The Andalucian Friend by Alexander Söderberg

Posted on 5:00 AM by Unknown
The Andalucian Friendby Alexander Söderberg is from the same stock as Ibsen, Ingmar Bergman, Wallander, and Girl with Dragon Tattoo. I remember going to a film retrospective of Swedish comedy at the Scandinavia House one summer, which isn’t comedic at all. I am a fan of Icelander Arnaldur Indridason; so I was prepared for anything with Söderberg’s debut novel.
Sophia is an enigma. She is a nurse who always seems to be smiling, happiness radiates around her, her house is different from her neighbors house because it to seems happy as if just painted, just cleaned. “that was just the way she looked, as if she had been born with a smile in her eyes.” She is certainly different from Leszek Smialy who spends his weeks off every month holed up in a hotel room, drinking day and night, waiting to get back to work for a Guzman. “He just waited for the week to be over so he could get back to work again. Leszek never understood why Guzman insisted on making him take time off.”

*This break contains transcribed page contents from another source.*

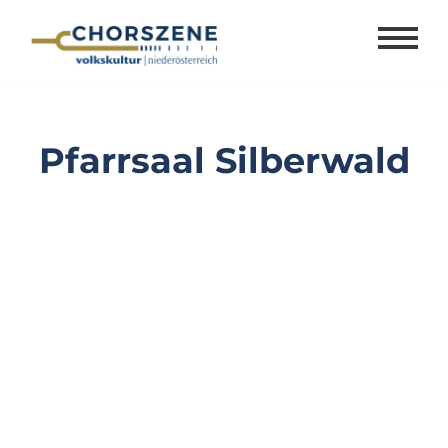
Zum
Inhalt
springen
Pfarrsaal Silberwald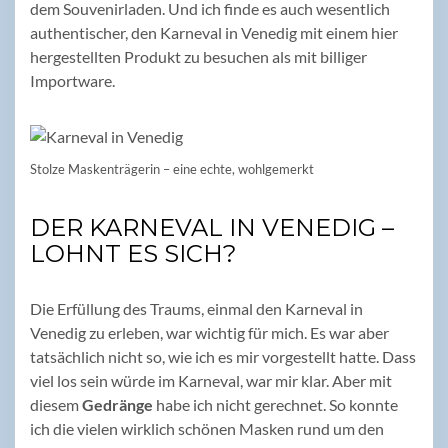
dem Souvenirladen. Und ich finde es auch wesentlich
authentischer, den Karneval in Venedig mit einem hier
hergestellten Produkt zu besuchen als mit billiger
Importware.
Stolze Maskenträgerin – eine echte, wohlgemerkt
DER KARNEVAL IN VENEDIG –
LOHNT ES SICH?
Die Erfüllung des Traums, einmal den Karneval in
Venedig zu erleben, war wichtig für mich. Es war aber
tatsächlich nicht so, wie ich es mir vorgestellt hatte. Dass
viel los sein würde im Karneval, war mir klar. Aber mit
diesem
Gedränge
habe ich nicht gerechnet. So konnte
ich die vielen wirklich schönen Masken rund um den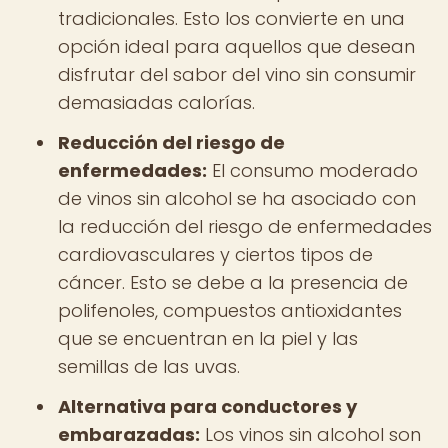
tradicionales. Esto los convierte en una
opción ideal para aquellos que desean
disfrutar del sabor del vino sin consumir
demasiadas calorías.
Reducción del riesgo de
enfermedades:
El consumo moderado
de vinos sin alcohol se ha asociado con
la reducción del riesgo de enfermedades
cardiovasculares y ciertos tipos de
cáncer. Esto se debe a la presencia de
polifenoles, compuestos antioxidantes
que se encuentran en la piel y las
semillas de las uvas.
Alternativa para conductores y
embarazadas:
Los vinos sin alcohol son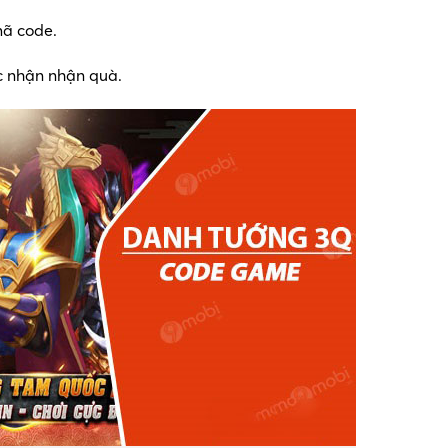
mã code.
c nhận nhận quà.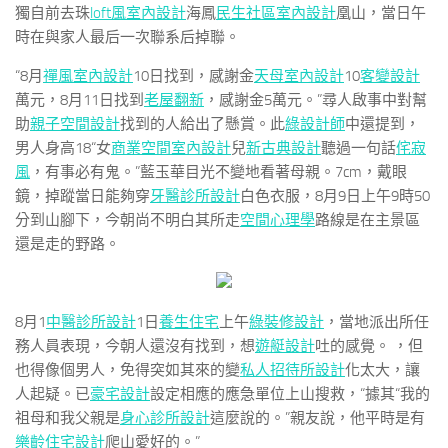
獨自前去珠
loft風室內設計
海鳳
民生社區室內設計
凰山，當日午
時在與家人最后一次聯系后掉聯。
“8月
禪風室內設計
10日找到，感謝金
天母室內設計
10
客變設計
萬元，8月11日找到
老屋翻新
，感謝金5萬元。”尋人啟事中對幫
助
親子空間設計
找到的人給出了懸賞。此
綠設計師
中還提到，
男人身高18“女
商業空間室內設計
兒
新古典設計
聽過一句話
侘寂
風
，有事必有鬼。”藍玉華目光不變地看著母親。7cm，戴眼
鏡，掉蹤當日能夠穿
牙醫診所設計
白色衣服，8月9日上午9時50
分到山腳下，今朝尚不明白其所走
空間心理學
路線是在主景區
還是走的野路。
8月1
中醫診所設計
1日
養生住宅
上午
綠裝修設計
，當地派出所任
務人員表現，今朝人還沒有找到，想
遊艇設計
吐的感覺。 ，但
也得像個男人，免得突如其來的變
私人招待所設計
化太大，讓
人起疑。已
豪宅設計
設定相應的應急單位上山搜救，“據其“我的
祖母和我父親是
身心診所設計
這麼說的。”親友說，他平時是有
樂齡住宅設計
爬山愛好的。”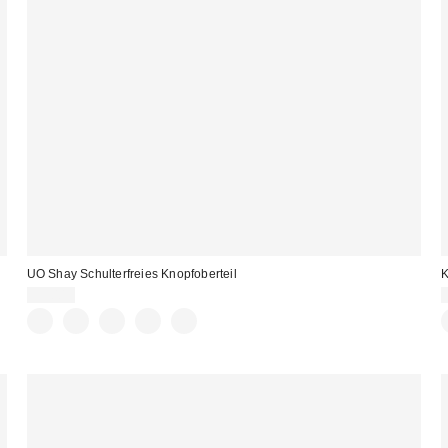
UO Shay Schulterfreies Knopfoberteil
K
39,00 €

Lars, is a Swedish investigator, caught in a weird place as he watches the nurse, Sophia, who has gotten involved with Guzman, the son of the Swedish gang leader who is in a battle with a German gang and possession of Rotterdam. This has all been going on when Lars joins the task force and seemingly falls for Sophia. What a confused set of circumstances have ensnared us.
Add to this mix of misfits, Jens, who is a freelance arms dealer. He gets involved when his shipment of arms gets entangled in a drug shipment of Guzman’s with the German gang. Jens becomes a go between for these two gangs. He knows Sophia from the old school days. In fact they dated. Lars who is the outcast of the group of police outcasts Gunilla has assembled is collecting his own data on Sophia and his colleagues. Gunilla is the puppet master.
At some point all of this has to explode. It’s a combination of Keystone cops, Bourne, and Enemy of the State. It is very ironic that the happiest person in Sweden, the girl with smiling eyes, is being victimized by the police and by the ruthless Guzman gang, but more from the police. It has to be her good nature as a nurse, since all she has done is good, becomes the victim of these dark forces. I do recall during my visit to Sweden and especially Stockholm, even on the warmest and sunniest of spring days, when a t-shirt was too much to wear, the locals still had that eternal scowl and dark cloud hanging over their beautiful blond hair. I loved how justice and irony wove its way through this very entertaining and roller coaster debut novel.